The Lottery and Its Impact on Lower-Income Populations
Lottery is a form of gambling where the prizes are allocated by random drawing. Its popularity in the United States has grown significantly since the 1960s. Its revenue has fueled expansion into new games such as keno and video poker, and has prompted an aggressive effort at promotion, especially through advertising. This growth has produced a second set of issues, such as the impact of lottery revenue on state budgets and the regressive nature of its effects on lower-income populations.
There is, of course, an inextricable element of human pleasure in the idea of winning the jackpot and achieving instant wealth. And the lottery industry knows it. That’s why it markets itself as the newest, hottest thing, and why it plasters billboards on every freeway and in every shopping mall. The message is clear: the lottery is your last, best, or only chance to win big.

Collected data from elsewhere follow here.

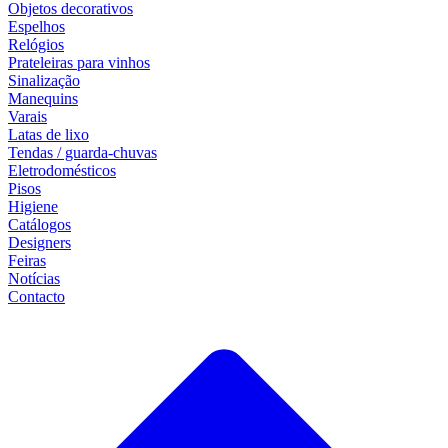
Objetos decorativos
Espelhos
Relógios
Prateleiras para vinhos
Sinalização
Manequins
Varais
Latas de lixo
Tendas / guarda-chuvas
Eletrodomésticos
Pisos
Higiene
Catálogos
Designers
Feiras
Notícias
Contacto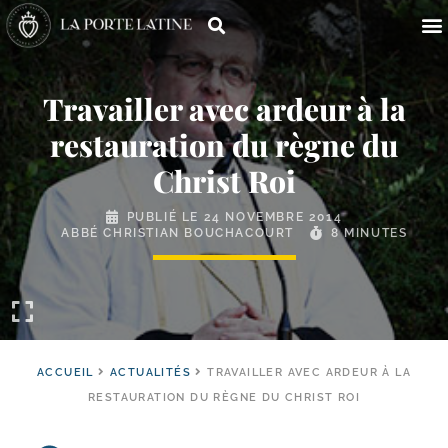
Travailler avec ardeur à la
restauration du règne du
Christ Roi
PUBLIÉ LE
24 NOVEMBRE 2014
ABBÉ CHRISTIAN BOUCHACOURT
8 MINUTES
ACCUEIL
ACTUALITÉS
TRAVAILLER AVEC ARDEUR À LA
RESTAURATION DU RÈGNE DU CHRIST ROI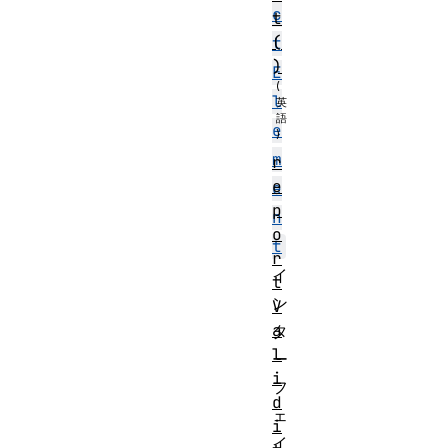
c
t
(
t
)
E
l
e
m
r
e
e
p
n
o
t
r
イ
t
ン
V
a
タ
l
ー
i
フ
d
ェ
i
イ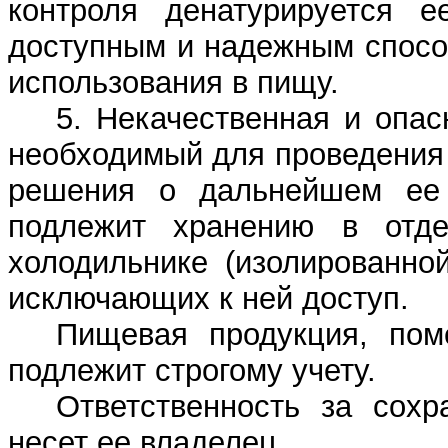
контроля денатурируется 
доступным и надежным спосо
использования в пищу.
5. Некачественная и опа
необходимый для проведения 
решения о дальнейшем ее 
подлежит хранению в отд
холодильнике (изолированно
исключающих к ней доступ.
Пищевая продукция, пом
подлежит строгому учету.
Ответственность за сохр
несет ее владелец.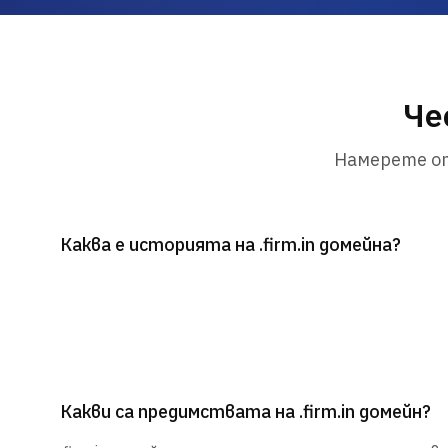
Че
Намерете от
Каква е историята на .firm.in домейна?
Какви са предимствата на .firm.in домейн?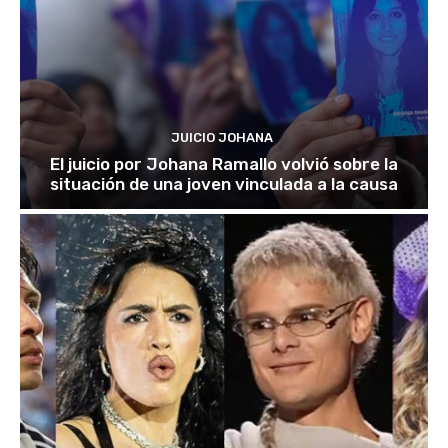
JUICIO JOHANA
El juicio por Johana Ramallo volvió sobre la
situación de una joven vinculada a la causa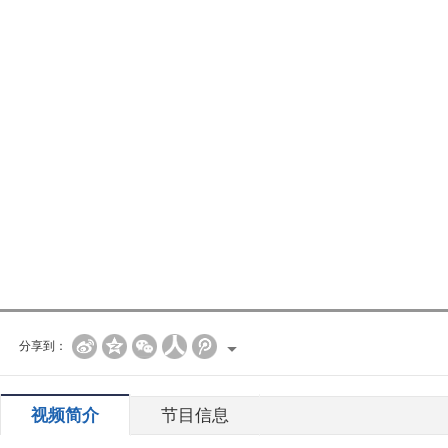
分享到：
视频简介
节目信息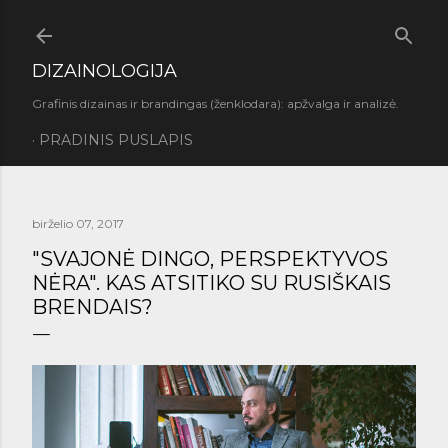
Praleisti ir pereiti prie pagrindinio turinio
DIZAINOLOGIJA
Grafinis dizainas ir brandingas (ženklodara): apžvalga ir analizė.
PRADINIS PUSLAPIS
birželio 07, 2017
"SVAJONĖ DINGO, PERSPEKTYVOS
NĖRA". KAS ATSITIKO SU RUSIŠKAIS
BRENDAIS?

But what people don’t realize is that the lottery is also a tax on poor and working-class communities. Lottery profits provide a perverse incentive for rich and wealthy communities to invest in their own government, at the expense of the middle class and the working classes. In the long run, that exacerbates inequality and makes it more difficult for those at the bottom of the economic ladder to get ahead.
A growing number of states — including Colorado, Florida, Idaho, Iowa, Kansas, Missouri, Montana, Oregon, South Dakota, and West Virginia — have lotteries, and more than a dozen others are considering them. In the United States, lottery revenues have climbed from less than one-third of total state spending in 1964 to over half in 2000. It has become a major source of funding for schools, roads, and other infrastructure projects.
Despite the fact that lotteries have a long record in human history — there are multiple instances of it in the Bible — they have only come to prominence in recent times. Their popularity is partly due to the need for public funding and to raise money for wars, towns, and other projects. In the US, George Washington ran a lottery to fund construction of the Mountain Road in 1760, and Benjamin Franklin advocated them to pay for cannons during the Revolutionary War.
Surveys of state lotteries show that participation rates vary by socio-economic status and other demographic factors. For example, men play more often than women, and those who don’t have a college degree spend more on tickets than those with at least some higher education. Many of the state-level findings mirror those of the national studies: Lottery play tends to rise with income, and is highest among those who are in middle age or older. It is also lowest among those with less education and those living in low-income households. However, there is one exception to this pattern: Lottery play is more popular among those with religious beliefs than among those who are atheists. This may be because, for some, lotteries are the only gambling opportunity they have.